Этому визиту предшествовала довольно любопытная история. 29 июня 1762 года, на следующий день после свержения Петра III, Екатерина распорядилась вывезти Ивана Антоновича, названного в указе «безымянным колодником», в Кексгольм, а в Шлиссельбурге срочно «очистить самые лучшие покои и прибрать по известной мере по лучшей опрятности». Нетрудно понять, что у Екатерины было намерение поместить в Шлиссельбурге нового узника, очередного экс-императора, Петра III. Майор Силин в начале июля вывез Ивана на барке, но бурная Ладога проявила свой нрав – в тридцати верстах от Шлиссельбурга судно разбилось, узник и конвой едва спаслись, пришлось вернуться в крепость. Тут как раз произошло убийство свергнутого императора в Ропше, и везти его нужно было не в Шлиссельбург, а в Александро-Невский монастырь – в усыпальницу.
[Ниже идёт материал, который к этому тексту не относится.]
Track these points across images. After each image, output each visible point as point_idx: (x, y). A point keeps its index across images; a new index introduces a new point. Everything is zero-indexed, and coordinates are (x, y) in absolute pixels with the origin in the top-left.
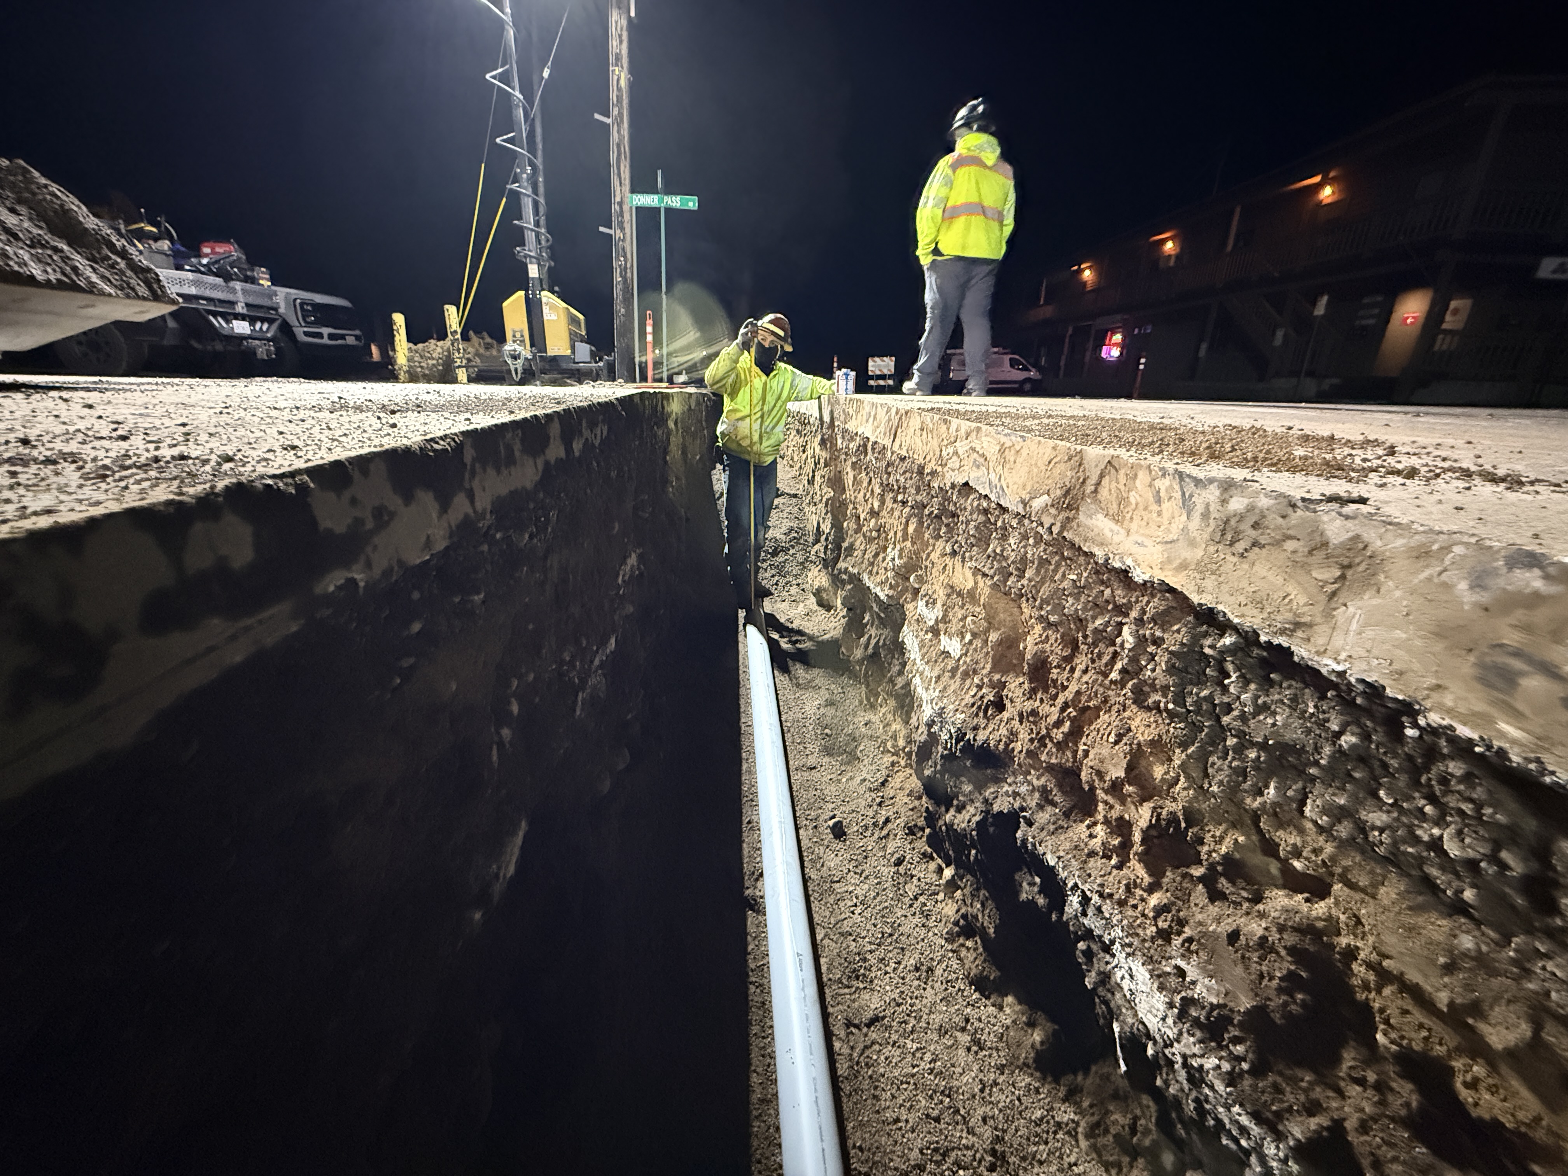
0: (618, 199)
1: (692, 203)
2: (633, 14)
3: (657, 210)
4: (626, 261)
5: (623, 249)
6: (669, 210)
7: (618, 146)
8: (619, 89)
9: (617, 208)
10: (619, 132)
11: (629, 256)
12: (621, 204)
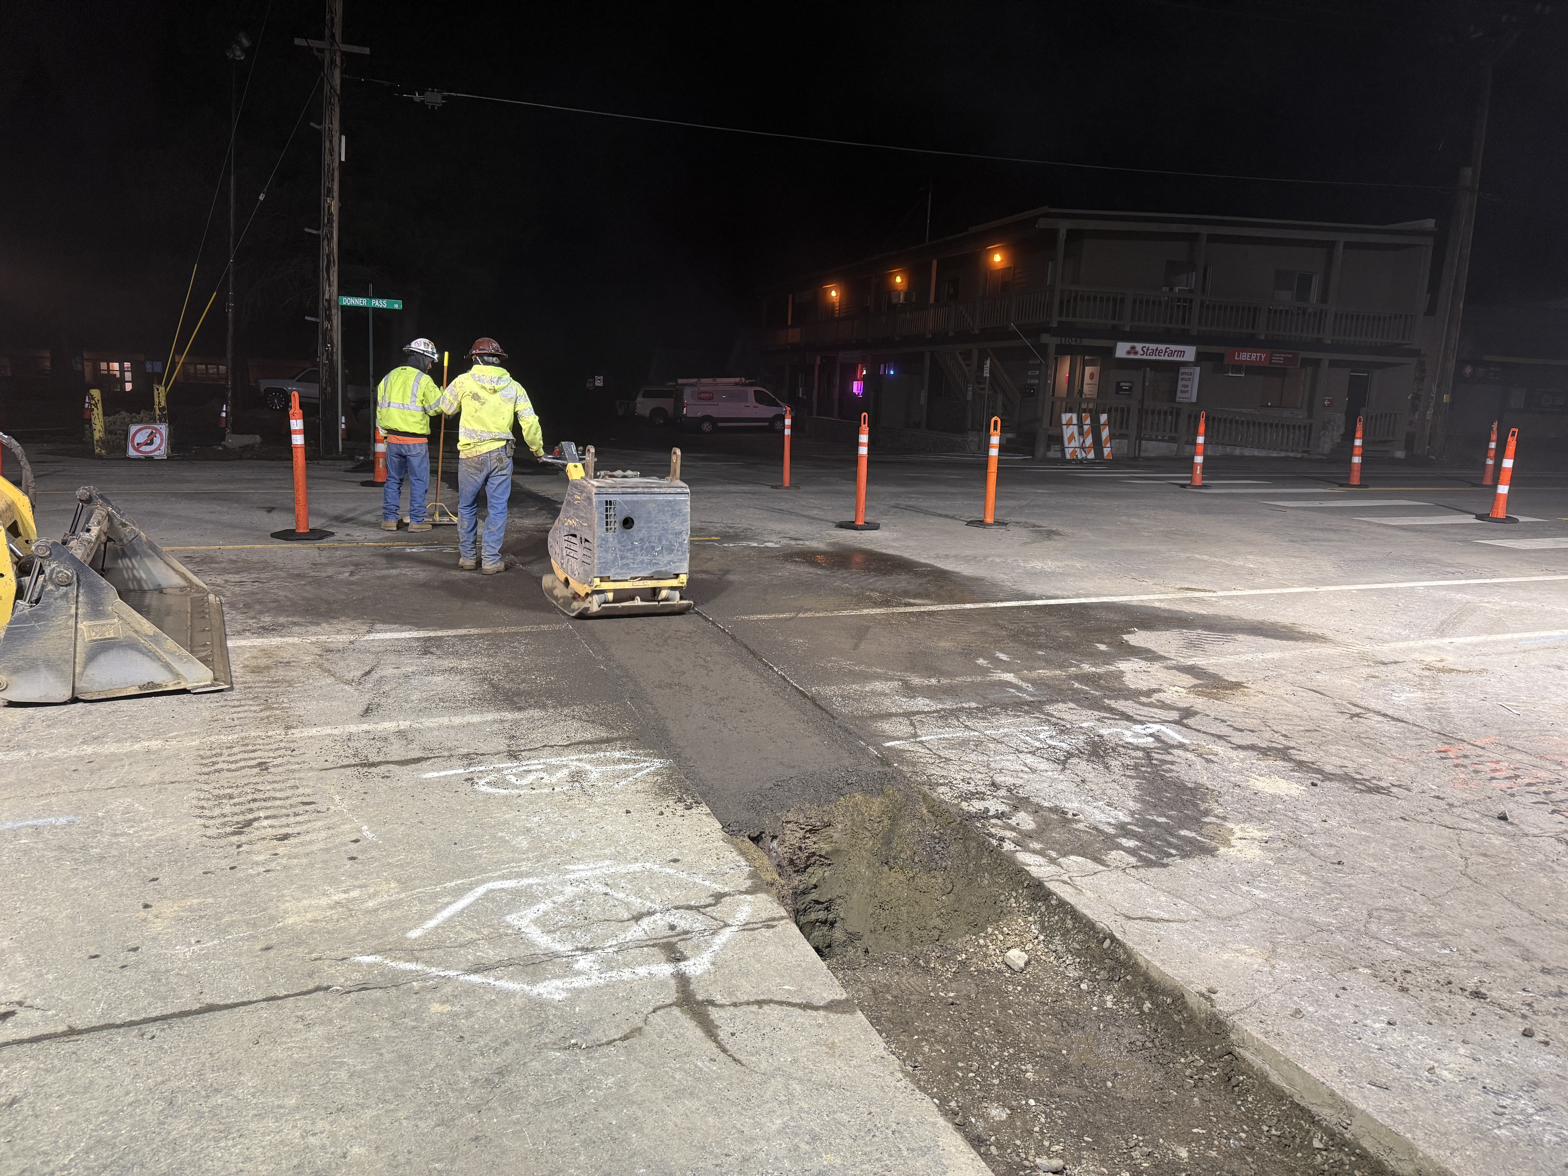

Но Екатерина об Иване Антоновиче не забывала. Она хотела найти ему место поглуше и поспокойнее. Императрица писала своему ближайшему советнику графу Никите Ивановичу Панину: «Главное, чтоб из рук не выпускать, дабы всегда в охранении от зла остался, только постричь ныне и переменить жилище в не весьма близкой и в не весьма отдаленный монастырь, особенно где богомолья нет», – например, в Муромских лесах, в Новгородской епархии или в Коле, то есть на Кольском полуострове. Но осуществить этот замысел не удалось.

Нет сомнения, что Иван производил тяжелое впечатление на своих высоких визитеров. Он был, как писали охранявшие его капитан Власьев и поручик Чекин, «косноязычен до такой степени, что даже и те, кои непрестанно видели и слышали его, с трудом могли его понимать. Для сделания выговариваемых им слов хоть несколько вразумительными он принужден был поддерживать рукою подбородок и поднимать его кверху». И далее тюремщики пишут: «Умственные способности его были расстроены, он не имел ни малейшей памяти, никакого ни о чем понятия, ни о радости, ни о горести, ни особенной к чему-либо склонности». В манифесте о смерти Ивана Екатерина тоже утверждает: «С чувствительностью Нашею [Мы] увидели в нем, кроме весьма ему тягостного и другим почти невразумительного косноязычества, лишение разума и смысла человеческого».